Oui, ça, on pouvait le dire. Mais mon état ne m'intéressait pas tellement et je tendis la main vers Allan. Les mots de Firell, avertissant des risques de la transfusion, me hantaient toujours, et je ne voulais surtout pas apprendre que me guérir avait nuit à Allan.

- C'est fini, dis-je, tout va bien. Et vous ? Qu'est-ce qui s'est passé durant l'opération ? Combien de temps suis-je restée dans les vapes ?

- On dirait qu'au moins, tu n'as pas perdu l'habitude de poser quinze questions à la seconde, ricana Allan en s'asseyant sur le rebord de la table.

Je pris une chaise et me laissai tomber près de lui. Sa barbe lui mangeait encore plus les joues que d'ordinaire, mais ses yeux brillaient toujours du même éclat et il avait l'air d'aller bien.

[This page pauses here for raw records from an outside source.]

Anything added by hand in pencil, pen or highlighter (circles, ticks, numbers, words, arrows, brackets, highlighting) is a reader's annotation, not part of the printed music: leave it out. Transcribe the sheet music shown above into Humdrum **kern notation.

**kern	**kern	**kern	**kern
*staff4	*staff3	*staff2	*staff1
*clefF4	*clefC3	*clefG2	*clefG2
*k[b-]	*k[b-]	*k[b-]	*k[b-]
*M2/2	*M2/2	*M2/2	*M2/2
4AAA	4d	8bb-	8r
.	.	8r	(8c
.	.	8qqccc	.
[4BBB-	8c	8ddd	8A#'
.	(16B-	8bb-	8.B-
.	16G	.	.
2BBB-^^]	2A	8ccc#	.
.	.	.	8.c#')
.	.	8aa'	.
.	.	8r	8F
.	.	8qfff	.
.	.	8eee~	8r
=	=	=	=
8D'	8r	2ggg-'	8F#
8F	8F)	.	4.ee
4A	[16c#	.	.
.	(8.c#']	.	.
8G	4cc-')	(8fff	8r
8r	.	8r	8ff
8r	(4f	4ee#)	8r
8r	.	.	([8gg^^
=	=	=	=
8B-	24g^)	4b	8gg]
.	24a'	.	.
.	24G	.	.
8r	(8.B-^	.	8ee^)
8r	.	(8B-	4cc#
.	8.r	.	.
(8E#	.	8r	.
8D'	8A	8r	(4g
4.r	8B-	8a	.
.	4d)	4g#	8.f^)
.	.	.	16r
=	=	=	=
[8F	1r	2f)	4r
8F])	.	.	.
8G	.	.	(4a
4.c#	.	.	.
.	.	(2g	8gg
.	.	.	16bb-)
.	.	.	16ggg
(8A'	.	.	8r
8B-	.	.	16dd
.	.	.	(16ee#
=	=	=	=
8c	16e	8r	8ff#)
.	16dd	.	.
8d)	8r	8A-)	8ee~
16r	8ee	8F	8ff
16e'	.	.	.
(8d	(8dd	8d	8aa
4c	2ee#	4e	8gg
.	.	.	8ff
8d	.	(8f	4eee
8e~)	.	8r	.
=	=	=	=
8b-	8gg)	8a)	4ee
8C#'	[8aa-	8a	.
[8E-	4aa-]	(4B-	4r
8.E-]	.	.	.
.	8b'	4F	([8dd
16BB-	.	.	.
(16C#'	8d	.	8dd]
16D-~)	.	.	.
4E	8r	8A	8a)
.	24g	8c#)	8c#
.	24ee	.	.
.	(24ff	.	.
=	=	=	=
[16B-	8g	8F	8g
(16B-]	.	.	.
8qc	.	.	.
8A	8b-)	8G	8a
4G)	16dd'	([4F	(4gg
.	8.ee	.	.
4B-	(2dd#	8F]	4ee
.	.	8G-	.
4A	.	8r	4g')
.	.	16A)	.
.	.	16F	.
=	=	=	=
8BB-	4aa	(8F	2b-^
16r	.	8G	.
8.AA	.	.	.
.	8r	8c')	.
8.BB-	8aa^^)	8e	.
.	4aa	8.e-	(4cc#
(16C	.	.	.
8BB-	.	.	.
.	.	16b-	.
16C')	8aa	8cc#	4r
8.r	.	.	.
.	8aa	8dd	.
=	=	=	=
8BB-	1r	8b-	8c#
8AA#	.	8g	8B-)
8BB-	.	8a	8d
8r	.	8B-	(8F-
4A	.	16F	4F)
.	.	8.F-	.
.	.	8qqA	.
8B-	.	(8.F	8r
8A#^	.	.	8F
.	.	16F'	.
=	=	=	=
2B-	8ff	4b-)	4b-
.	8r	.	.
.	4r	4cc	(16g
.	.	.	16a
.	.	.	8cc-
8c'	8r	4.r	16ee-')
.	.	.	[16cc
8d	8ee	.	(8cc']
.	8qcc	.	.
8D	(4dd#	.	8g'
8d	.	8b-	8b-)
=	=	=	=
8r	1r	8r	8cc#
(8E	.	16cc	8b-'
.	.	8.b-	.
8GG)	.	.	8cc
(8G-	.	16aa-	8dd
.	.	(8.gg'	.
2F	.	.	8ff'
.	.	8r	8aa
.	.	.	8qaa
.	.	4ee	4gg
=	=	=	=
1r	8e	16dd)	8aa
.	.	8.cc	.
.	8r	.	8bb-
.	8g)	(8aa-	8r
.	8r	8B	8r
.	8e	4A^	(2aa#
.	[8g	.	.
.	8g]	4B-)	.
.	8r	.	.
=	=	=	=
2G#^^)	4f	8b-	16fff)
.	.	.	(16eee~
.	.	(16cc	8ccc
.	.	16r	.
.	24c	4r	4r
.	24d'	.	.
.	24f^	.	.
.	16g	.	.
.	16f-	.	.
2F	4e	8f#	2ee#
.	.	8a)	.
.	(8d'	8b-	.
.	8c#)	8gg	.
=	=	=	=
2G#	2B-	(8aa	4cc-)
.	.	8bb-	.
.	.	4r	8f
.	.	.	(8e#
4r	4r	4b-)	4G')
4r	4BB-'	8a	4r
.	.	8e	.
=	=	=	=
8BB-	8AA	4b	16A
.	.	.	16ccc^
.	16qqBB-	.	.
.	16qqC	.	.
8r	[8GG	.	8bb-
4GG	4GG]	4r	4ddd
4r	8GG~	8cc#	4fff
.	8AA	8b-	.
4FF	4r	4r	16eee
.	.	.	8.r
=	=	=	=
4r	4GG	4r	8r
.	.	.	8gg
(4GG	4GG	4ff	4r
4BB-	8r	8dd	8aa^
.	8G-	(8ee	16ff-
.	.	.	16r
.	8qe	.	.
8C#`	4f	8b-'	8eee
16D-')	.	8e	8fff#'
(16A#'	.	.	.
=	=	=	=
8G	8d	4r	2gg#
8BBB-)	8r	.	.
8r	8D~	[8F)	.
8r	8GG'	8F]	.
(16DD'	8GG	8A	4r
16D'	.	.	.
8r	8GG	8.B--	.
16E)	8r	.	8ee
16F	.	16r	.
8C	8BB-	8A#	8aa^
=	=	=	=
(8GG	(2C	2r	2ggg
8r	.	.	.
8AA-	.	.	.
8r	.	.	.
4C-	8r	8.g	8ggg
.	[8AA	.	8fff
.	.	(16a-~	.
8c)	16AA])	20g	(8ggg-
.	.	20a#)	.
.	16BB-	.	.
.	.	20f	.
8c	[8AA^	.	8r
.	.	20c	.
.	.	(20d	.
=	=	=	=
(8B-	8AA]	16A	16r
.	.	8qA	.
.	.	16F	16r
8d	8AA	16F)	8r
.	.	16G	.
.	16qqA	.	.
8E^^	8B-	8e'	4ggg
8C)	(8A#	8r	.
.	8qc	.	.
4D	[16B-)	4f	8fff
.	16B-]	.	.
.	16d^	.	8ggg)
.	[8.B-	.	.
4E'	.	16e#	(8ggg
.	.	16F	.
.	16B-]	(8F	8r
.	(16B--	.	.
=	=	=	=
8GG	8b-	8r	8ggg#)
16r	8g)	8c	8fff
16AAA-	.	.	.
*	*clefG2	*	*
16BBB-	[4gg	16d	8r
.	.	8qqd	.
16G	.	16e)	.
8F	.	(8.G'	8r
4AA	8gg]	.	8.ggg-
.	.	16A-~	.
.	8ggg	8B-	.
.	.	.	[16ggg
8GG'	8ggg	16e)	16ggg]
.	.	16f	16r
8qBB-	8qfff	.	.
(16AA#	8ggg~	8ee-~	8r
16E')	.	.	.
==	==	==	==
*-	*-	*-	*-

- Puisque tu l'apprendras obligatoirement par cet abruti qui t'a servi de médecin, inutile de te cacher que ça a failli mal tourner, fit mon mentor. Ton cœur a manqué de s'arrêter avant qu'il ne te transfère mon sang, et crois moi, je me suis chargé de lui dire mon avis sur ses compétences.

- Je vous imagine déjà, souris-je avec complicité.

- Quand une quantité relativement importante a été transfusée, nous avons attendu mais il ne se passait rien. Le poison avait été purgé mais tu ne cicatrisais pas. Evidemment, Firell a prétendu que c'était ta faute, que tu avais joué avec ta vie, blablabla... Au bout de deux bonnes heures, la régénération cellulaire s'est remise en place et tout s'est arrangé, heureusement.

- J'ai du mal à croire ce qui s'est passé, dis-je avec un froncement de sourcils. Je me sens... normale. Comme si je n'avais jamais été empoisonnée.

- Tu n'es pas la chouchoute de Marx pour rien, s'amusa Allan. Pour cela, il faut quand même avoir quelques particularités !

Je regardai autour de moi à la recherche d'une fenêtre, peinant à comprendre comment les occupants de la Fourmilière pouvaient ainsi vivre dans la seule lumière des néons et frémis. On pratiquait peut-être un tas d'horreurs à l'Institut mais le cadre y était plus chaleureux.

- Vous allez bien ? repris-je.

- Ne t'en fais pas pour moi. C'est le rôle du professeur, de s'inquiéter pour son élève.

- Ne disiez-vous pas il y a quelques jours que j'étais votre égale, désormais ?

- En effet. Mais il va falloir que tu abandonnes ce « vous » protocolaire, dans ce cas. Je n'ai pas l'âge d'être ton grand-père quand même.

- On verra ça, marmonnai-je.

A trente-six ans, Allan avait passé plus de la moitié de sa vie sous l'emprise de Marx avant de faire ma connaissance. Les cheveux sombres, et la barbe d'habitude soignée, il me rappelait exactement celui qu'il était en venant me chercher dans ma cellule, celle où j'avais cru devenir folle sous le coup des souffrances infligées par Rick. Pour tout ce qu'il avait fait pour moi, je l'aimais et le respectais, et surtout, le considérais comme l'une des personnes auxquelles je tenais le plus. Alors que je songeais à l'une de nos missions, à Paris, durant laquelle je l'avais sauvé des griffes d'une veuve adepte des soirées échangistes, et où nous avions partagé notre plus mémorable fou-rire, il surprit mon regard sur lui et me fit un clin d'œil.